** Exercise **
Transcribe each record exactly; skip any picture.

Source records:
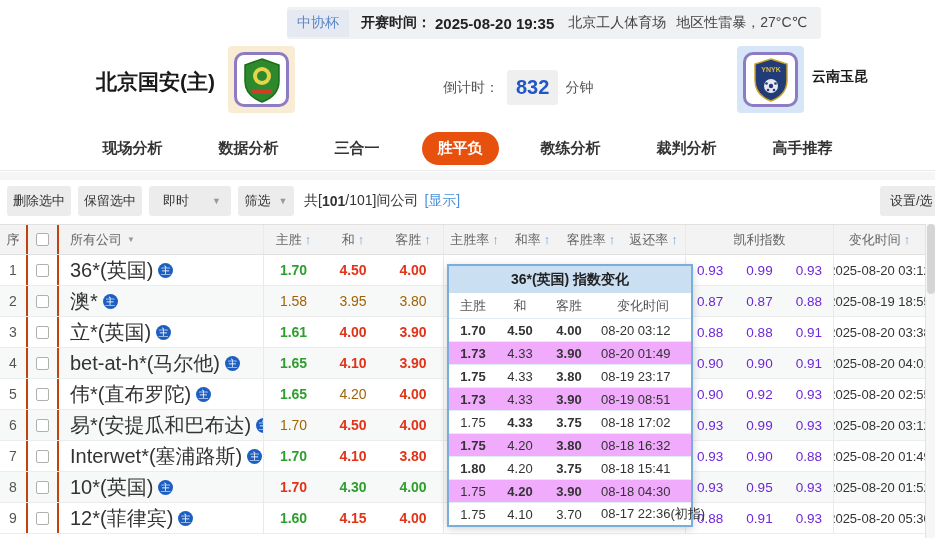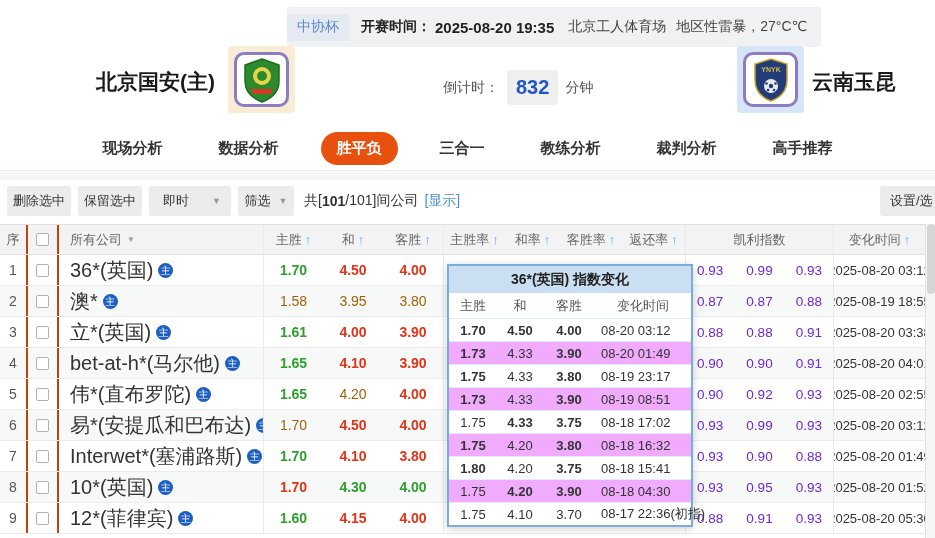--- a/index.html
+++ b/index.html
@@ -8,7 +8,7 @@
   .page{position:relative;width:935px;height:538px;overflow:hidden;background:#fff;}
 
   
-  .meta-bar{position:absolute;left:287px;top:7px;height:40px;display:inline-flex;align-items:center;
+  .meta-bar{position:absolute;left:287px;top:7px;height:32px;display:inline-flex;align-items:center;
     background:#f0f1f3;border-radius:3px;padding-right:14px;white-space:nowrap;}
   .league-badge{height:27px;display:flex;align-items:center;padding:0 10px;background:#e4e9f2;
     color:#5d86c6;font-size:14px;border-radius:3px 0 0 3px;margin-right:12px;}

** Solution below **
--- a/index.html
+++ b/index.html
@@ -8,7 +8,7 @@
   .page{position:relative;width:935px;height:538px;overflow:hidden;background:#fff;}
 
   
-  .meta-bar{position:absolute;left:287px;top:7px;height:40px;display:inline-flex;align-items:center;
+  .meta-bar{position:absolute;left:287px;top:7px;height:32px;display:inline-flex;align-items:center;
     background:#f0f1f3;border-radius:3px;padding-right:14px;white-space:nowrap;}
   .league-badge{height:27px;display:flex;align-items:center;padding:0 10px;background:#e4e9f2;
     color:#5d86c6;font-size:14px;border-radius:3px 0 0 3px;margin-right:12px;}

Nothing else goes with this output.